Evett esas geliş sebebim Cabo Polonio..burayı sevdim..bakın buraya diyecek lafım yok. Zaten çektiğim fotoğrafların çoğu buradan, sevdiğimi sizde tahmin edeceksiniz..
Issız bir yol, herhalde 30 dk da bir araç geçiyor (tabii kış olduğu ve buranın yazlık mekan olduğunu hatırlatayım) indik otobüsten..ben iyi kötü bir terminal umuyordum ama yol kenarında buluverdim kendimi. İyiki yanımda ingilizcesi süper, biraz İspanya da biraz burada yaşayan bir bayan var. Bizi CP’ya götürecek traktörü beklerken bana çok şey anlattı. “Buradan 8 km yol ile deniz kenarına ulaşılıyor, yol kum olduğu için araç gidemiyor, sadece traktör veya yaya ulaşım var. Eskiden burada balina avcılığı yapılırdı. 1992 de yasaklanınca tümü balıkçı olan halkı işsiz kalıp bölgeyi terk etti çünkü yol yok elektirik yok. Elektrik şimdi de yok.  Uzun yıllar yeri sapa diye kimse buraya ilgi göstermedi. 15 yıl önce turizme açıldı ve şimdi gözde mekanlardan biri. Ulusal park kapsamında artık yapı izni verilmiyor.” Dedi. Traktörümüz kum yığınları arasındaki ağaçların gölgesinden bizi aldı ve püfür püfür esinti ile sahile vardık. Sahil hem de ne sahil..geniş, uzun..kumlara serpiştirilmiş evler..Kumlar altın gibi parlak, üstünde zor yürünüyor. Bizim baraka diyeceğimiz evler pansiyon ve bende Panço’nun yerinde kaldım. Akşam 4 Brezilyalı, 3 Uruguaylı, 2 Arjantinli ve 1 Türk olarak muhabbet ortaya karışıktı. Kiminin orijini İtalyan, kiminin Polonya, Almanya vb Avrupa çıkışlılar (yani dedeleri)..Panço’ya bilgisayarımdaki İstanbul, Karadeniz, Güneydoğu vs fotografları gösterdim..Muhtemelen önümüzdeki yıl bizim oralara gelir, tanıştırırım.
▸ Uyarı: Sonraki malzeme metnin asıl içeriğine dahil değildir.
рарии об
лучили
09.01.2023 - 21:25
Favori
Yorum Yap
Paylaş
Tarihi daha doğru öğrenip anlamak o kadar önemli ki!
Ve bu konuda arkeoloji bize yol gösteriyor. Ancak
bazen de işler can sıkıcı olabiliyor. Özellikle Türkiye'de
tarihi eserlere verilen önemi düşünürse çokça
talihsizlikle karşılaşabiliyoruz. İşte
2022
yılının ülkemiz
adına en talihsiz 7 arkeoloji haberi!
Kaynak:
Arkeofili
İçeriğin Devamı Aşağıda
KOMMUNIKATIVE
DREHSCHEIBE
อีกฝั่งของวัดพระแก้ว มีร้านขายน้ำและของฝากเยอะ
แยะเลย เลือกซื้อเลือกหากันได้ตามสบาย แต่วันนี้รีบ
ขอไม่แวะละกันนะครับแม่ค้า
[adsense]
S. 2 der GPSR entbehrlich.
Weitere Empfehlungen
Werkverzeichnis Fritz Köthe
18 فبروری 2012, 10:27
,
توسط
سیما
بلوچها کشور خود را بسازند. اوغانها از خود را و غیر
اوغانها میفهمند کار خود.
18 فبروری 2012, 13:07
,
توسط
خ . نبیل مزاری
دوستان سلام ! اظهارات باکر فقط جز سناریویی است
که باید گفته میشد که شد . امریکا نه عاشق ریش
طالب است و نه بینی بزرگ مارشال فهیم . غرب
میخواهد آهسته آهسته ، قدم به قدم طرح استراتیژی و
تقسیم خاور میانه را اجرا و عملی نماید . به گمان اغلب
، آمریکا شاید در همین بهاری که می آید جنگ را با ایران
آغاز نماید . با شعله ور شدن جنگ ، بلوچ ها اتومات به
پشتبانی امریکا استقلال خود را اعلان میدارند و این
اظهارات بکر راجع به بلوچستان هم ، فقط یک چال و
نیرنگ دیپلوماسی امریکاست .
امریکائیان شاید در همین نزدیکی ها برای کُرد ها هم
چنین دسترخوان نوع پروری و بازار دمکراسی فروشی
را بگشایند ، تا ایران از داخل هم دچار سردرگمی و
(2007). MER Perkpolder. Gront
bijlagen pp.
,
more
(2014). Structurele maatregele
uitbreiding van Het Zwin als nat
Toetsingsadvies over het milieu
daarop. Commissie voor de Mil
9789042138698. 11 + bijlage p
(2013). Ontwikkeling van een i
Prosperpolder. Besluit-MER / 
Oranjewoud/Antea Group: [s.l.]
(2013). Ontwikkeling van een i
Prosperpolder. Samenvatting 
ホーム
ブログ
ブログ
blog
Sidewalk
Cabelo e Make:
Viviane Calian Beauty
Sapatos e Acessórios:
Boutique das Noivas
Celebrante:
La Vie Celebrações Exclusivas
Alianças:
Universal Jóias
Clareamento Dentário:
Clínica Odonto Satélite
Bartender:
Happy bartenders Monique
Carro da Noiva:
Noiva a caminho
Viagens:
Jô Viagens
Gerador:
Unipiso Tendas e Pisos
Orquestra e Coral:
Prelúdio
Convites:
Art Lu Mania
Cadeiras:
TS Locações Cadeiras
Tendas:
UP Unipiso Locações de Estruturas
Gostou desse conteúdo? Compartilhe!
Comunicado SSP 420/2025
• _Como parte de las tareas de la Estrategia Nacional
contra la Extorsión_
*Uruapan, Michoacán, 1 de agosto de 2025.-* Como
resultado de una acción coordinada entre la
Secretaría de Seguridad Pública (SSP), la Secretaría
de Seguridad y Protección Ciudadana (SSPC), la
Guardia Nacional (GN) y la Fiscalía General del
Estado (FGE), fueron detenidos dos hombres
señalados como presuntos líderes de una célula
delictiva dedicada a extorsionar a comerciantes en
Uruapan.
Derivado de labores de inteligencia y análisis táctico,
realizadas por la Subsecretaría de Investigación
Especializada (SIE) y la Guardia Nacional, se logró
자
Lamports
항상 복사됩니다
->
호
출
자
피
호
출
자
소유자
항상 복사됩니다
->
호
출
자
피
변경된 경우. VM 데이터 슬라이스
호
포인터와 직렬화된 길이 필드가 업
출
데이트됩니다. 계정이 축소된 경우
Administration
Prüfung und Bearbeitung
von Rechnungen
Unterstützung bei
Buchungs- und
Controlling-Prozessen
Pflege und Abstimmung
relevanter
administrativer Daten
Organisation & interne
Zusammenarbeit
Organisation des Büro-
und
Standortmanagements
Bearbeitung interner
Ayrıca Brezilyalı çocuğun ailesi Türkiyeden yeni dönmüş, onlardan dinlediklerini birde benden teyidettirdi. Anlayacagınız mübarek Kadir gecesi Türkiye tanıtımına katkım oldu. Geceyi size tarif etmem lazım. Gökyüzündeki yıldızlar sanki 2 mt üstümüzde parlıyor gibiydi. Samanyolu yol bulmuş aşağılara uzanmıştı. Bu görüntü genellikle dağda kamp yaptığımızda olur, çünkü elektirik ışığının olmadığı yerlerde görülür. Burada da ışık yok ve gecesi, soğuğa rağmen, muhteşem görüntü sundu.
Aslında buralara yazın gelip dışarıda uyumak var. Fakat yazın çok kalabalık olduğunu da hatırlayınca fazla da üzülmedim. Bazan böyle mekanlar mevsim dışında daha lezzetli olabiliyor. -kendime avuntu yapıyorum işte J
Sabah deniz fenerine çıkıp birde yukarıdan manzarayı kontrol ettikten ve deniz aslanlarını görüntüledikten sonra etrafı iyice kolaçan ettim. Balinaların buraya gelişleri genelde 10-12 eylül arasıymış. Şansım yavergitseydi görebilecektim ama yunus ve deniz aslanlarını görmekle kaldım.
Buraya gelmemiş olsaydım Uruguay’a gıcık olmuş vaziyette dönmüş olacaktım. Hakettiğinden daha fazla paramı yedi diye düşündüm. Arjantinden daha pahalı bir ülke ve buna değecek üstünlüğü yok bence.
Unutmadan “Mate” çayını da yazmam lazım. Hem Arjantin hem de Uruguay için oldukça önemli bir içeçek. Yolda, işde, evde her yerde insanların elinde özel bardağı ve koltuklarının altında termosu ile mate var. Bardak bizdeki kupanın büyüğü, içinde ucu süzgeçli demir pipeti var. Çay yeşil yapraklı, iri öğütülmüş bir çay. Bardağa zaman zaman sıcak su ekliyerek içiyorlar. Bana da denettiler ama önce uyardılar, ilk içişte tadı güzel gelmezmiş, inat edip devam etmek gerekirmiş. İnatçıyımdır ama açıkcası inadımı boş şeylere kullanmak gelmedi içimden. Bir fıt aldım ve bıraktım. Acımsı bir tat..kupa sırayla insanlar arasında dolanıyormuş, anladığım kadarıyla muhabbet ve sosyalliğin bir simgesi, bizdeki kahve misali.
Bu küçük ülke hakkında yazacaklarım bu kadar. Aslında yine tatlı insanlarla karşılaştım bu konuda diyecek bir şikayetim yok. Muhabbetler yine sıcaktı. Sadece hastalığın kaprisi belkide beni biraz tatsız yaptı şikayetvari yazdırdı.
Neyse, artık gerçek Latin Amerika’ya doğru yola çıkıyorum. Bolivya..dan görüşmek umuduyla.